--- Document passage ---
* * *

Skip to content

Latest commit

 

History

History
70 lines (37 loc) · 4.86 KB

README.md

File metadata and controls

70 lines (37 loc) · 4.86 KB

Deep Learning Nanodegree

Text Generation using Recurrent Neural Networks: A new script for The Simpsons

Project overview

Recurrent Neural Networks are proven a good approach to deal with sequential data like time series or meaningful text. In this project, a new script for the Simpsons TV series is created from the 'Simpsons by the data' dataset from Kaggle.

Initially, for this Udacity's project, only the graph built was trained only using all scenes at Moe's Tavern. However, for experimenting purposes, the whole dataset has been used for training in order to get a more sensical script.

Unlike the Udacity's repo, in this project we find two Jupiter notebooks:

  • Data preparation --> the additional operations to prepare a text with the whole The Simpsons Dataset from Kaggle.
  • Model + Training --> the model, the training and the predicted script.

We could visualize the input words passed as one-hot encoded vectors, and on this case, this might work if we are dealing with a small dataset, however, with a larger corpus, the dimensionality will be so huge that the computation could be unbearable. To deal with this high dimensionality problem, we would need a better vector representation for our words, since words that could be used in the same context should appear closer than unrelated words. This weight matrix is usually called the embedding matrix or embedding look-up table and Tensorflow provides a convenient function which does this lookup to get the embedding tensors. In this case, we build lookup tables for later use when creating the word embeddings.

* * *

--- Data for analysis ---
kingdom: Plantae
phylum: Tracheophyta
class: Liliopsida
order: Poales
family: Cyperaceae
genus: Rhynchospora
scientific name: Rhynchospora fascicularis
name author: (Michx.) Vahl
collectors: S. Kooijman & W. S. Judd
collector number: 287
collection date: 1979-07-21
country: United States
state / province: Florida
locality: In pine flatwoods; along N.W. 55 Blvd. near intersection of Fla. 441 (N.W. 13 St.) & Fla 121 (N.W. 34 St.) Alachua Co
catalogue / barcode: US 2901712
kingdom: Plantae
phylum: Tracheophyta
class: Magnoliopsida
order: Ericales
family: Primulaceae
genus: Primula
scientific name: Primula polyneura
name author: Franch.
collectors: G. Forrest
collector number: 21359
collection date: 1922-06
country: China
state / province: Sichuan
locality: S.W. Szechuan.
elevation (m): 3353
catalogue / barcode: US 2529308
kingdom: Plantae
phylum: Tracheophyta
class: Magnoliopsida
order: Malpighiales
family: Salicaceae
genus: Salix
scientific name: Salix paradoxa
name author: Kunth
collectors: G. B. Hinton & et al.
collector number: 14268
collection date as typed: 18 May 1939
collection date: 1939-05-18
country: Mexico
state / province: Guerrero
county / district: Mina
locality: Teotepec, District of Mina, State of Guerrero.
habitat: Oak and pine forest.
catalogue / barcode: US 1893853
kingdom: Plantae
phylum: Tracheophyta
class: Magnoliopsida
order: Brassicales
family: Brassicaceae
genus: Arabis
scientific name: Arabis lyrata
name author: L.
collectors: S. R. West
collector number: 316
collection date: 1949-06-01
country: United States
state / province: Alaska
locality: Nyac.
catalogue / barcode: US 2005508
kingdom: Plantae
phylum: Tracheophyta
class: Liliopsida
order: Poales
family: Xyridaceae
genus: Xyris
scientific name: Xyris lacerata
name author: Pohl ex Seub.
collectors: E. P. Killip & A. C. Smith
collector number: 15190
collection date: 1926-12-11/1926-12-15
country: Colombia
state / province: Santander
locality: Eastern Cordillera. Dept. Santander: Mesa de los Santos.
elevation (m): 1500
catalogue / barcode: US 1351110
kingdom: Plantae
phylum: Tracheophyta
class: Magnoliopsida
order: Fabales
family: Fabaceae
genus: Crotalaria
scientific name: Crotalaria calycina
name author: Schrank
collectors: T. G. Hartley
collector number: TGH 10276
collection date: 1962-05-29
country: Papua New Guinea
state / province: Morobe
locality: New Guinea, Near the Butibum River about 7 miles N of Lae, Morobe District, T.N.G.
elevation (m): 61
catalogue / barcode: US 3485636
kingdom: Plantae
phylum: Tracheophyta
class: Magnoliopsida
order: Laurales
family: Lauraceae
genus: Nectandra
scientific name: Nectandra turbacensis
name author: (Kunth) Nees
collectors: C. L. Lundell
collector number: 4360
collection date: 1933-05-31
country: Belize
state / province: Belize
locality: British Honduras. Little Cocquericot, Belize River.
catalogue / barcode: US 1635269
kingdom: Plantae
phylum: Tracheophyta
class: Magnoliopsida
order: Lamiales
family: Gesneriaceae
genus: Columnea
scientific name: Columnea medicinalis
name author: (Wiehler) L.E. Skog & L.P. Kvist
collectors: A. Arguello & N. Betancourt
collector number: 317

* * *

--- Task item ---
Pick up the README on generating a Simpsons script with recurrent neural networks after its final sentence and keep writing it. The listing is separate material, unrelated to the README on generating a Simpsons script.

--- Response area ---
A tokenizer is needed in order to remove unnecessary marks. The Tokenizer function outputs a dictionary that will be used to token the symbols and add the delimiter (space) around it. This separates the symbols as it's own word, making it easier for the neural network to predict the next word.

The final model is a stack of LSTM cells that will be fed in a custom length of batches of an embedding tensor randomly initialized between [-1, 1]. That means that additionally to the usual batch size, it is necessary to tune the length of the sequence of the batch jointly with the rest of hyperparameters.

Besides, the neural network uses element-wise gradient clipping when it exceeds an absolute threshold. Although it introduces an additional hyperparameter, this parameter has not been exposed jointly with the rest of the hyperparameters to tune in this neural graph. Thresholds have been manually established in [-1., 1.].

The idea is to use the final graph to build a word picker function, that will be in charge of giving a word, find the probabilities of the next word, given a word set initially as a start of the sequence.

Despite we use the whole 'Simpsons by the Data' dataset, still, the script is non-sensical, so few ideas are provided to increase the accuracy at the end of this document.

Install environment, Test

Requirements

FloydHub is a platform for training and deploying deep learning models in the cloud. It removes the hassle of launching your own cloud instances and configuring the environment. For example, FloydHub will automatically set up an AWS instance with TensorFlow, the entire Python data science toolkit, and a GPU. Then you can run your scripts or Jupyter notebooks on the instance. For this project:

floyd run --mode jupyter --gpu --env tensorflow-1.0

You can see your instance on the list is running and has ID XXXXXXXXXXXXXXXXXXXXXX. So you can stop this instance with Floyd stop XXXXXXXXXXXXXXXXXXXXXX. Also, if you want more information about that instance, use Floyd info XXXXXXXXXXXXXXXXXXXXXX

Environments

FloydHub comes with a bunch of popular deep learning frameworks such as TensorFlow, Keras, Caffe, Torch, etc. You can specify which framework you want to use by setting the environment. Here's the list of environments FloydHub has available, with more to come!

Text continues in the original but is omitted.